With the pictures left out, output the records below exactly.

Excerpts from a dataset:
........

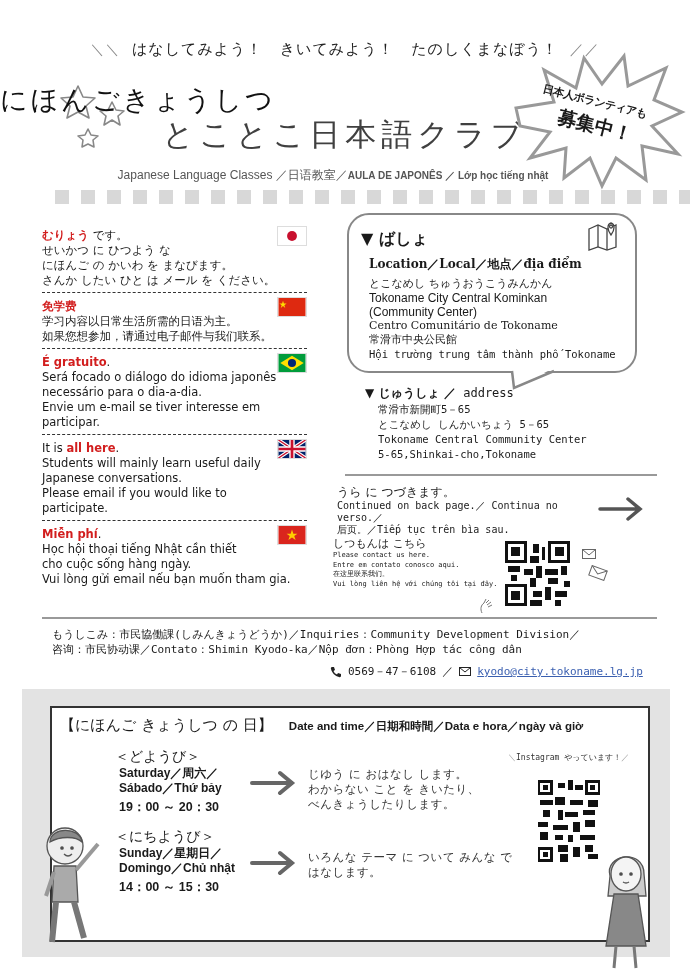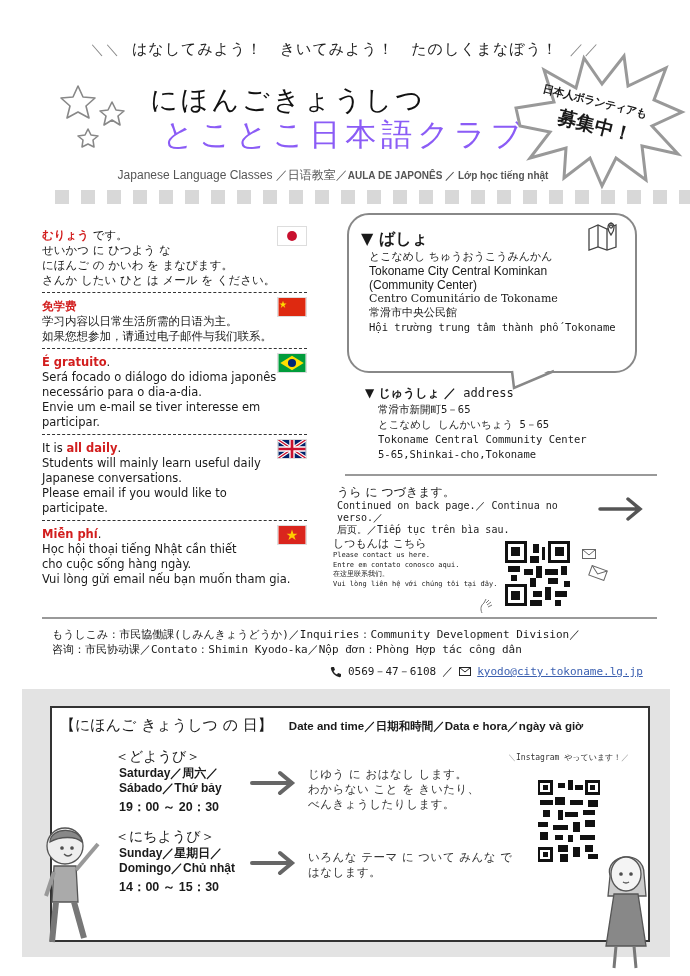--- a/index.html
+++ b/index.html
@@ -7,7 +7,7 @@
   .abs { position: absolute; }
   .slogan { left: 0; top: 40px; width: 690px; text-align: center; font-size: 15px; color: #222; letter-spacing: 1px; }
   .slogan .slash { color: #888; margin: 0 6px; font-size: 14px; }
-  .title1 { left: 0; top: 82px; width: 576px; text-align: center; font-size: 27px; letter-spacing: 3px; color: #111; }
+  .title1 { left: 0; top: 82px; width: 576px; text-align: left; font-size: 27px; letter-spacing: 3px; color: #111; }
   .title2 { left: 0; top: 114px; width: 690px; text-align: center; font-size: 31px; letter-spacing: 5px; color: #8b5cf6; }
   .subtitle { left: 0; top: 167px; width: 666px; text-align: center; font-family: "Liberation Sans", sans-serif; font-size: 12px; color: #555; }
   .subtitle b { font-size: 10px; font-weight: bold; color: #555; }

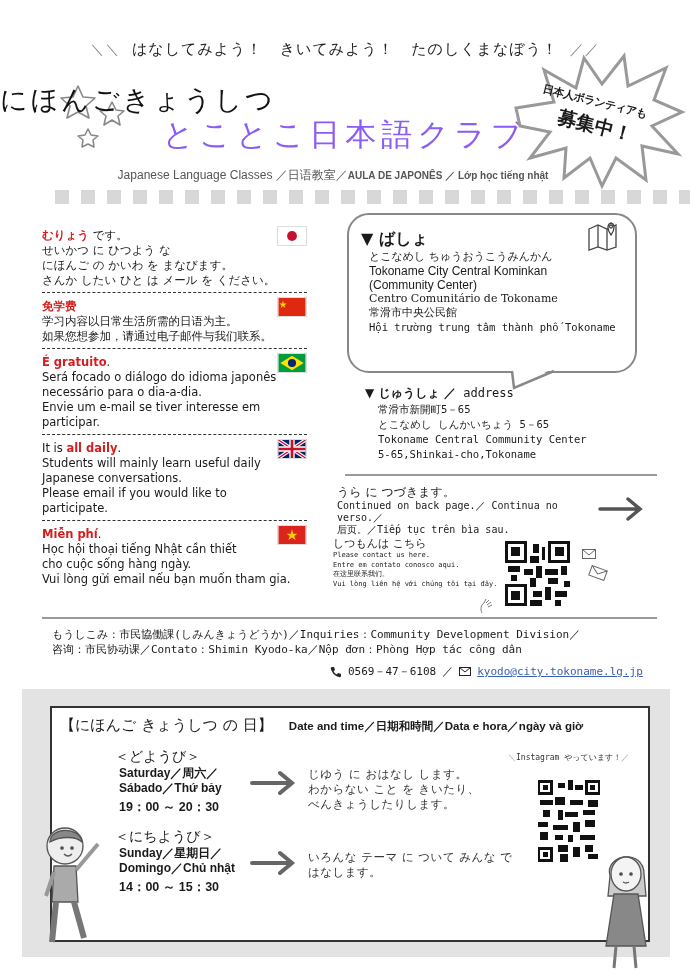--- a/index.html
+++ b/index.html
@@ -8,7 +8,7 @@
   .slogan { left: 0; top: 40px; width: 690px; text-align: center; font-size: 15px; color: #222; letter-spacing: 1px; }
   .slogan .slash { color: #888; margin: 0 6px; font-size: 14px; }
   .title1 { left: 0; top: 82px; width: 576px; text-align: left; font-size: 27px; letter-spacing: 3px; color: #111; }
-  .title2 { left: 0; top: 114px; width: 690px; text-align: center; font-size: 31px; letter-spacing: 5px; color: #8b5cf6; }
+  .title2 { left: 0; top: 114px; width: 690px; text-align: center; font-size: 31px; letter-spacing: 5px; color: #404040; }
   .subtitle { left: 0; top: 167px; width: 666px; text-align: center; font-family: "Liberation Sans", sans-serif; font-size: 12px; color: #555; }
   .subtitle b { font-size: 10px; font-weight: bold; color: #555; }
   .squares { left: 55px; top: 190px; display: flex; gap: 12px; }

........

WRITTEN REPLY:
--- a/index.html
+++ b/index.html
@@ -7,7 +7,7 @@
   .abs { position: absolute; }
   .slogan { left: 0; top: 40px; width: 690px; text-align: center; font-size: 15px; color: #222; letter-spacing: 1px; }
   .slogan .slash { color: #888; margin: 0 6px; font-size: 14px; }
-  .title1 { left: 0; top: 82px; width: 576px; text-align: center; font-size: 27px; letter-spacing: 3px; color: #111; }
+  .title1 { left: 0; top: 82px; width: 576px; text-align: left; font-size: 27px; letter-spacing: 3px; color: #111; }
   .title2 { left: 0; top: 114px; width: 690px; text-align: center; font-size: 31px; letter-spacing: 5px; color: #8b5cf6; }
   .subtitle { left: 0; top: 167px; width: 666px; text-align: center; font-family: "Liberation Sans", sans-serif; font-size: 12px; color: #555; }
   .subtitle b { font-size: 10px; font-weight: bold; color: #555; }

--- a/index.html
+++ b/index.html
@@ -8,7 +8,7 @@
   .slogan { left: 0; top: 40px; width: 690px; text-align: center; font-size: 15px; color: #222; letter-spacing: 1px; }
   .slogan .slash { color: #888; margin: 0 6px; font-size: 14px; }
   .title1 { left: 0; top: 82px; width: 576px; text-align: left; font-size: 27px; letter-spacing: 3px; color: #111; }
-  .title2 { left: 0; top: 114px; width: 690px; text-align: center; font-size: 31px; letter-spacing: 5px; color: #8b5cf6; }
+  .title2 { left: 0; top: 114px; width: 690px; text-align: center; font-size: 31px; letter-spacing: 5px; color: #404040; }
   .subtitle { left: 0; top: 167px; width: 666px; text-align: center; font-family: "Liberation Sans", sans-serif; font-size: 12px; color: #555; }
   .subtitle b { font-size: 10px; font-weight: bold; color: #555; }
   .squares { left: 55px; top: 190px; display: flex; gap: 12px; }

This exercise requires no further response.